Macy’s is one of the first retailers to comment publicly on the damage that President Donald Trump imposing tariffs on all remaining imports from China – another US$300 billion worth of goods is mooted – could have on business.
Gennette said that Macy’s had already worked hard to reduce reliance on Chinese suppliers.
Kohl’s eyes At Home Group
US department store operator Kohl’s has approached At Home Group to express interest in acquiring the US home decor retail chain, Reuters reports.
A deal would help Kohl’s expand its customer base, which focuses on women’s, men’s and children’s clothing, and boost its presence in the home goods category, which has traditionally accounted for just a small part of its business.
At Home Group has been exploring a sale for the last three months, and is already in advanced deal negotiations with private equity firms, including Hellman & Friedman.
Investors were pleased by the Kohl’s rumours, sending shares of At Home Group as much as 16 per cent higher on the news to US$23.84, giving the company a market value of more than US$1.5 billion.
Online giants duel on deliveries
US Walmart is stepping up its battle with Amazon, offering one-day delivery without a shipping fee just weeks after Amazon announced a similar offer.
Walmart’s offer applies to fewer products than Amazon’s, but as many as 220,000 frequently purchased items – ranging from laundry detergent to toys and electronics – will qualify for one-day shipping.
The deal will be available to online shoppers in Phoenix and Las Vegas immediately and then expand to Southern California in the coming days. From there it will roll out to cover about 75 per cent of the country by the end of this year.
Walmart joins anti-tariff chorus
Walmart has joined other retailers, notably Macy’s, in announcing that prices will have to rise due to higher tariffs on goods from China.
Many of Walmart’s vendors have already started to raise prices, among them Del Monte Foods, which supplies it with fresh and packaged goods, including mandarin oranges imported from China. Prices will go up again with tariffs rising.

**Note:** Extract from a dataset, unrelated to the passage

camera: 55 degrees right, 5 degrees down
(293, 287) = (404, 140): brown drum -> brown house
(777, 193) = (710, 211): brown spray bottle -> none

Del Monte CEO Greg Longstreet told Reuters, “It’s not just tariffs. Transportation costs are up, labour costs are up. It’s an inflationary environment. A lot of that’s going to have to be passed on. The consumer is going to have to pay more for a lot of critical goods.”

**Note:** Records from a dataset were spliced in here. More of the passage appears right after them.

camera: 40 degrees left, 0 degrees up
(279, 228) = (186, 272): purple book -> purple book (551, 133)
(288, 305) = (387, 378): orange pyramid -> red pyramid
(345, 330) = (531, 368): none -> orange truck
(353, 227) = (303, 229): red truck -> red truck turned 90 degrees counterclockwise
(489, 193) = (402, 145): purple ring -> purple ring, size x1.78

Walmart CFO Brett Biggs said the retailer has not seen signs of a slowdown in consumer spending. However investors and analysts expect US spending to slow this year against a backdrop of rising debt, tariffs and economic uncertainty.
Amazon gets creative on collection
Amazon has teamed up with British clothing chain Next to offer a network of stores where the US online retail giant’s UK customers can collect their parcels.
It is offering a similar service in Italy, where its partners are bookstore chain Giunti and the network of Fermopoint and SisalPay stores.
Meanwhile in India, Amazon faced a social media backlash after toilet seat covers and other items emblazoned with images of Hindu gods were spotted on its website.
Thousands of Twitter users backed a call for a boycott, making #BoycottAmazon India’s top trending topic on Twitter.
The episode is reminiscent of an incident in 2017 when the Indian government took Amazon to task after its Canadian website was spotted selling doormats resembling India’s flag.
Sweden launches driverless truck
A driverless electric truck began daily freight deliveries on a public road in Sweden in what developer Einride and logistics customer DB Schenker described as a world first.
The large vehicle, called a T-Pod, resembles the helmet of a Star Wars stormtrooper. It weighs 26 tonnes fully laden and will move goods between buildings on an industrial estate.
The vehicle is not entirely autonomous, as a remote operator will oversee it from a control room while it works.
Robert Falck, the CEO of Swedish start-up Einride, said the company was in partnership talks with major suppliers to help scale production and deliver orders, and the firm did not rule out future tie-ups with large truckmakers.
“This public road permit is a major milestone, and it is a step to commercialising autonomous technology on roads,” the former Volvo executive told Reuters.